Economic Letter: The rationale for GDP-linked bonds for the euro area

15 November 2018 Press Release


An Economic Letter by Lorenz Emter and Valerie Herzberg considers how performance related government bonds, such as GDP-linked bonds, can play a role in enhancing the architecture of the  Economic and Monetary Union, improving risk management in the absence of more fiscal integration.

The key findings are:

  • With payments linked to economic outcomes, GDP-linked government bonds could assist Member States to simultaneously reduce and share risks. In economic downturns, the issuer would pay less and the holder of the security would receive less, while in periods of economic upswing, the opposite would occur.
  • These instruments have additional benefits for highly open economies, such as Ireland.
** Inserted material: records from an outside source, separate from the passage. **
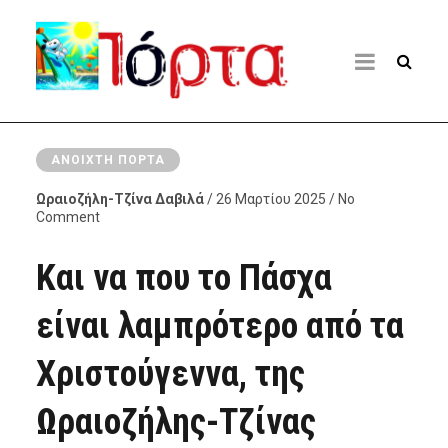
ΑΝΟΙΧΤΉ ΠΌΡΤΑ
Ωραιοζήλη-Τζίνα Δαβιλά
/ 26 Μαρτίου 2025 / No
Comment
Και να που το Πάσχα
είναι λαμπρότερο από τα
Χριστούγεννα, της
Ωραιοζήλης-Τζίνας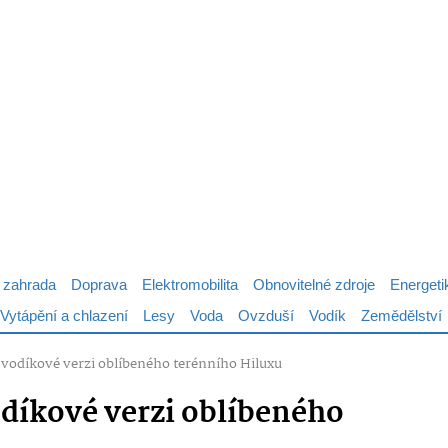
 zahrada
Doprava
Elektromobilita
Obnovitelné zdroje
Energeti
Vytápění a chlazení
Lesy
Voda
Ovzduší
Vodík
Zemědělství
 vodíkové verzi oblíbeného terénního Hiluxu
odíkové verzi oblíbeného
In countries where government revenues are highly volatile such methods of sharing risk with non-residents could prove useful.
  • However, in order for countries to avail of this opportunity of risk sharing, the additional cost of issuing this government debt needs to be contained. Were larger Member States to lead the vanguard in introducing these new instruments, they would reduce novelty and liquidity premia. Any stigma around these bonds would be overcome and smaller Member States could then follow.

The views presented in Economic Letters are those of the authors and do not necessarily represent the official views of the Central Bank of Ireland.